■ Exercise aim
Ignoring every picture, transcribe the data in full as it stands.

■ Information shown
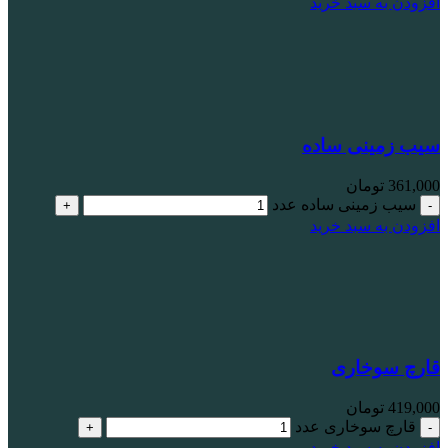
افزودن به سبد خرید
سیب زمینی ساده
361,000
تومان
سیب زمینی ساده عدد
افزودن به سبد خرید
قارچ سوخاری
419,000
تومان
قارچ سوخاری عدد
افزودن به سبد خرید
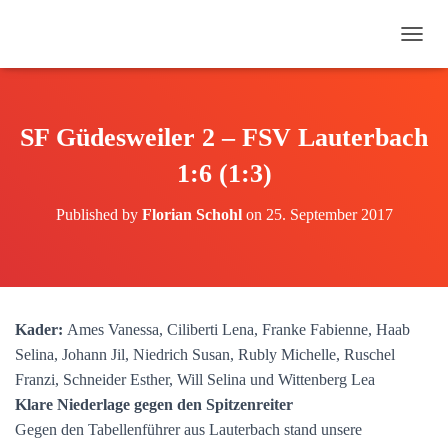
N
A
V
I
G
SF Güdesweiler 2 – FSV Lauterbach
A
T
1:6 (1:3)
I
O
Published by
Florian Schohl
on
25. September 2017
N
U
M
S
C
H
Kader:
Ames Vanessa, Ciliberti Lena, Franke Fabienne, Haab
A
Selina, Johann Jil, Niedrich Susan, Rubly Michelle, Ruschel
L
T
Franzi, Schneider Esther, Will Selina und Wittenberg Lea
E
Klare Niederlage gegen den Spitzenreiter
N
Gegen den Tabellenführer aus Lauterbach stand unsere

■ Solution to this task
افزودن به سبد خرید
سیب زمینی ساده
361,000
تومان
سیب زمینی ساده عدد
افزودن به سبد خرید
قارچ سوخاری
419,000
تومان
قارچ سوخاری عدد
افزودن به سبد خرید
N
A
V
I
G
SF Güdesweiler 2 – FSV Lauterbach
A
T
1:6 (1:3)
I
O
Published by
Florian Schohl
on
25. September 2017
N
U
M
S
C
H
Kader:
Ames Vanessa, Ciliberti Lena, Franke Fabienne, Haab
A
Selina, Johann Jil, Niedrich Susan, Rubly Michelle, Ruschel
L
T
Franzi, Schneider Esther, Will Selina und Wittenberg Lea
E
Klare Niederlage gegen den Spitzenreiter
N
Gegen den Tabellenführer aus Lauterbach stand unsere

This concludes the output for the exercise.